公益法人格取得に向けての調査研究と組織運営

 一昨年より調査研究してまいりました公益法人制度改革をふまえ、本年度は一般社団法人を取得します。そして、JC運動の可能性、国・地域から認知される幅を広げ、社会的信用度を高める事のみならず、社会の負託と信頼に応える有機的組織を確立するために公益法人格取得に向けて調査研究し「自信と誇り溢れるJC」へと進みます。そして財政状況を把握し適切な財務処理を徹底して行い、迅速かつ効率の良い情報発信のために対外内の情報収集を行い、的確に周知をし意思統一をして対応して行きます。

アテンダンス制度
 青年会議所メンバーは例会出席が義務です。しかし予期せぬ事態により例会出席が出来なかったメンバーに対し今年度もアテンダンス制度を活用していきます。他のLOMの例会や事業などを参加することによってより知識や見聞を広め、より充実した青年会議所活動が出来るよう役立てて頂きたい。そしてアテンダンス制度の活用について再度メンバー間に取決めを周知させて頂きます。
研修事業を活かした人づくり

 日本・地区・ブロックの出向に「好奇心」を持ち、出向支援として出向先のセミナー等に積極的に参加し、「時代時代の変化に沿った内容を考慮した様々な研修事業」「メンバーの好奇心と夢を実現するために委員会が必要とする塾」「JCの有効なトレーニングである3分間スピーチを継続」「JC研修の一環である居酒屋道場を懇親会に取り入れる」など、経験豊富なメンバーが中心となり率先して実施し、メンバーの意識改革と資質向上を図り人間力を磨きます。

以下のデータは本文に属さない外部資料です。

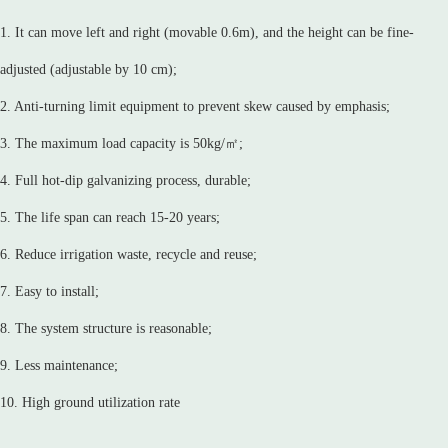
1. It can move left and right (movable 0.6m), and the height can be fine-
adjusted (adjustable by 10 cm);
2. Anti-turning limit equipment to prevent skew caused by emphasis;
3. The maximum load capacity is 50kg/㎡;
4. Full hot-dip galvanizing process, durable;
5. The life span can reach 15-20 years;
6. Reduce irrigation waste, recycle and reuse;
7. Easy to install;
8. The system structure is reasonable;
9. Less maintenance;
10. High ground utilization rate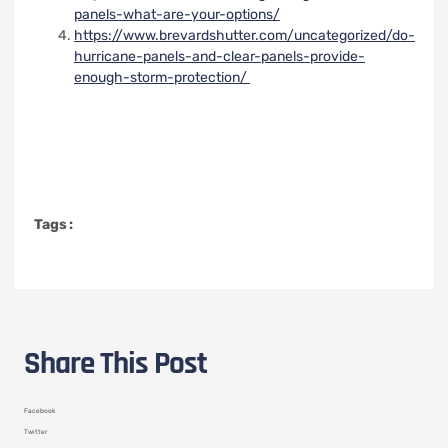
panels-what-are-your-options/
https://www.brevardshutter.com/uncategorized/do-
hurricane-panels-and-clear-panels-provide-
enough-storm-protection/
Tags :
Share This Post
Facebook
Twitter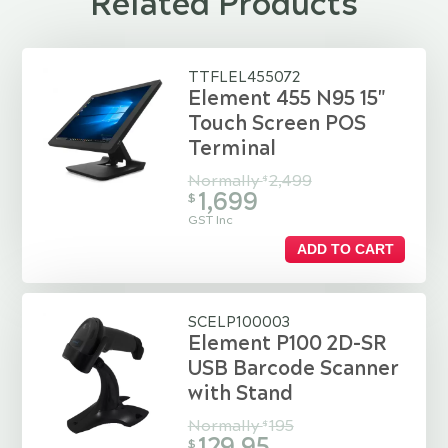
Related Products
TTFLEL455072
Element 455 N95 15"
Touch Screen POS
Terminal
Normally
2,499
$
1,699
$
GST Inc
ADD TO CART
SCELP100003
Element P100 2D-SR
USB Barcode Scanner
with Stand
Normally
195
$
129.95
$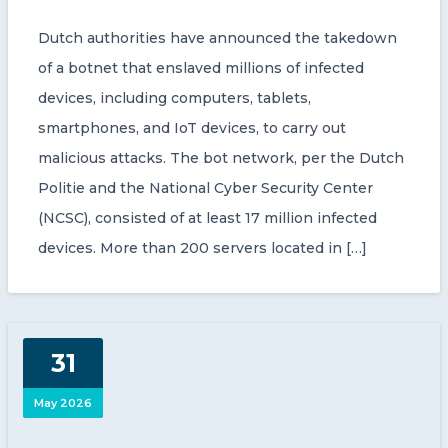
Dutch authorities have announced the takedown
of a botnet that enslaved millions of infected
devices, including computers, tablets,
smartphones, and IoT devices, to carry out
malicious attacks. The bot network, per the Dutch
Politie and the National Cyber Security Center
(NCSC), consisted of at least 17 million infected
devices. More than 200 servers located in […]
31
May 2026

 そして2006年度に採択されました『地域活性化宣言』が今年で3年目を迎えます。過去の申し送りを参考に検証を十分に行い事業に役立てて頂きたい。そして今年度NPOの設立に向って行動をしていきます。

メンバー同士が意識をした会員拡大

 近年、どのLOMにおいても会員数の減少は深刻となってきています。綾瀬青年会議所では今まで若いメンバーが中心で会員拡大を行って来ました。

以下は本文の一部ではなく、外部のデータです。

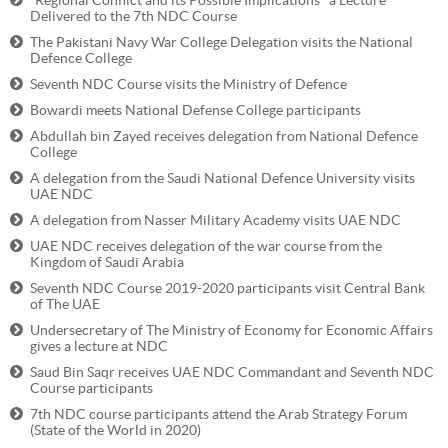
“Regional Conflict and its Possible Implications" a Lecture
Delivered to the 7th NDC Course
The Pakistani Navy War College Delegation visits the National
Defence College
Seventh NDC Course visits the Ministry of Defence
Bowardi meets National Defense College participants
Abdullah bin Zayed receives delegation from National Defence
College
A delegation from the Saudi National Defence University visits
UAE NDC
A delegation from Nasser Military Academy visits UAE NDC
UAE NDC receives delegation of the war course from the
Kingdom of Saudi Arabia
Seventh NDC Course 2019-2020 participants visit Central Bank
of The UAE
Undersecretary of The Ministry of Economy for Economic Affairs
gives a lecture at NDC
Saud Bin Saqr receives UAE NDC Commandant and Seventh NDC
Course participants
7th NDC course participants attend the Arab Strategy Forum
(State of the World in 2020)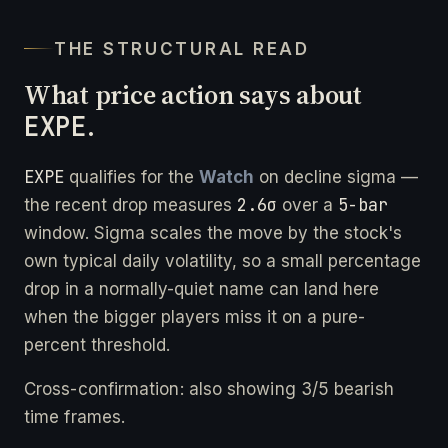
THE STRUCTURAL READ
What price action says about
EXPE
.
EXPE
qualifies for the
Watch
on decline sigma —
2.6σ
5-bar
the recent drop measures
over a
window. Sigma scales the move by the stock's
own typical daily volatility, so a small percentage
drop in a normally-quiet name can land here
when the bigger players miss it on a pure-
percent threshold.
Cross-confirmation: also showing 3/5 bearish
time frames.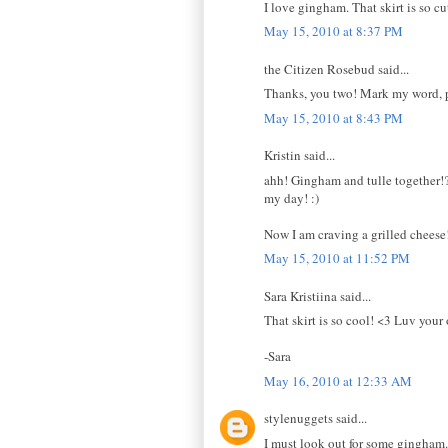
I love gingham. That skirt is so cu
May 15, 2010 at 8:37 PM
the Citizen Rosebud said...
Thanks, you two! Mark my word, p
May 15, 2010 at 8:43 PM
Kristin said...
ahh! Gingham and tulle together!?
my day! :)
Now I am craving a grilled cheese
May 15, 2010 at 11:52 PM
Sara Kristiina said...
That skirt is so cool! <3 Luv your o
-Sara
May 16, 2010 at 12:33 AM
stylenuggets said...
I must look out for some gingham. 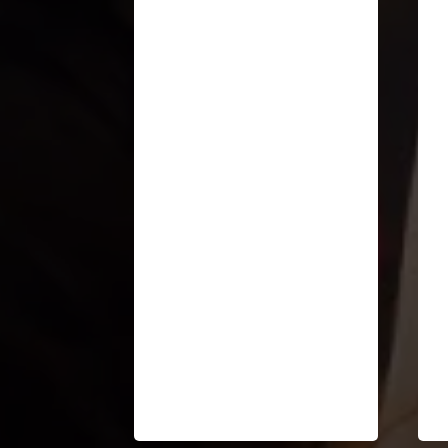
“I so appreciate the clarity
with which you've framed
what is happening in the
world... and what is
emerging.”
Cheri Torres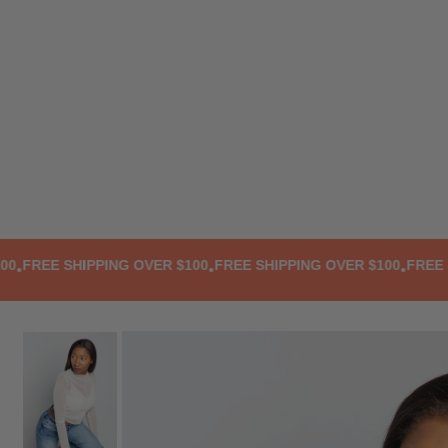
TRANSLATION MISSING: EN.ACCESSIBILITY.SKIP_TO_TEXT
REE SHIPPING OVER $100
FREE SHIPPING OVER $100
FREE SHI
•
•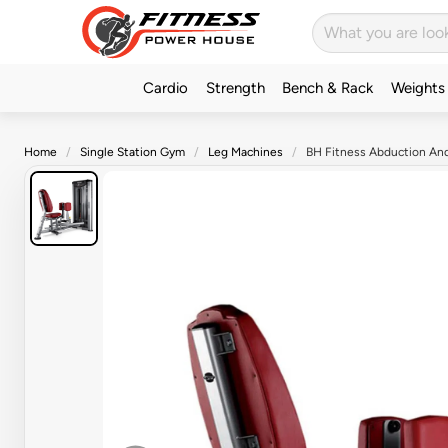
Cardio
Strength
Bench & Rack
Weights
Home
Single Station Gym
Leg Machines
BH Fitness Abduction An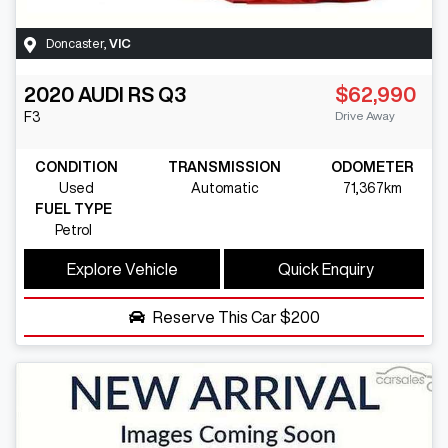
Doncaster
,
VIC
2020
AUDI
RS Q3
$62,990
Drive Away
F3
CONDITION
TRANSMISSION
ODOMETER
Used
Automatic
71,367km
FUEL TYPE
Petrol
Explore Vehicle
Quick Enquiry
Reserve This Car
$200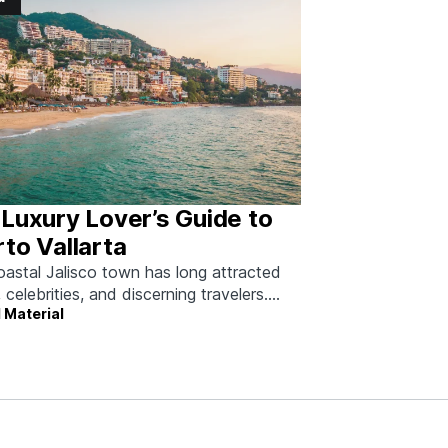
Luxury Lover’s Guide to
to Vallarta
oastal Jalisco town has long attracted
, celebrities, and discerning travelers.
 Material
 how to do it right.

 本年度はメンバー一丸となり綾瀬青年会議所の素晴らしさをより多く伝え会員を拡大し、会員を増やす事のみならず新入会員へのサポートも並行で行います。

 最初から青年会議所活動に積極的に入って来られる人は数が知れています。とにかく出席してもらう事を最優先にしてもらい、感じてもらい、出席したら出席しただけ何かが帰って来ると言うことに気付いて頂き、自分から積極的に参加して何かを得ようと言う前向きな活動が出来る会員を増やしていける拡大を目指します。そのために、「入会案内・入会マニュアルの更新」「オブザーバークラブの復活」「オブザーバーリストの更新と共有」「OB、シニア会、関係諸団体等へのPR」を実施いたします。JC活動での出会い、これから出会う人達は自分自身のかけがえのない最高の財産になると思います。自分の持っている考えと行動で拡大をメンバー一丸となって取組み褒賞を目指します。

青少年育成事業

 青年会議所の綱領の中にある「明るい豊かな社会を築き上げよう」との言葉の意味をよく考え、我々が今やらなくてはならない事、地域住民が望み、必要としている事を模索し、行政、他団体、企業と連携しながらリアルタイムに活動して行きます。私たちが理想とする「まちづくり」とは、自分たちのまちは、自分達自身で創るのだという社会変革運動の起こせる「ひとづくり」そして「仲間づくり」にあると考えます。私たちJC単体でまちを変えていくことは困難ではありますが、様々な事業通して、数多くの地域の人たちと出会い、共に語らい、多くを学んだ経験を生かし、長期ビジョン発信に基づいて『ザ・ネイチャーシップ2009』を開催し、事業を通して市民、他団体、行政との連携を取りつつ、活力に満ちた活動を行なって行きます。~思いやりの心溢れる 心豊な人づくり~ へと繋げて行けるようメンバー一丸となって取組んで行きます。

さいごに

 私は1994年に入会し、15年の間多くの諸先輩方と沢山の仲間に恵まれ貴重な経験をさせていただきました。今まで学んできた全てを出しきって、第30代理事長として精一杯の活動を一年間メンバーと共にさせて頂きます。メンバーにはご苦労をお掛けするかと思いますが、ご協力をお願いします。又、多くの市内各団体及び行政関係者の皆様、そして諸先輩方にはご指導、ご鞭撻をお願い申し上げまして理事長の所信とさせて頂きます。

どうぞ一年間宜しくお願い致します。

《地球温暖化防止アクションプラン》-3つのアクション-
 ・自転車でマイナス6%:自動車の年間走行距離を自転車等の利用で昨年比6%減らす。
 ・月ほたる:月2回1時間程度、家庭の照明やテレビを消し月明かりやロウソクの灯火で過ごす。
 ・OTONANOSENAKA運動:マイ箸やエコバックを持参し、割り箸やレジ袋を使用しない。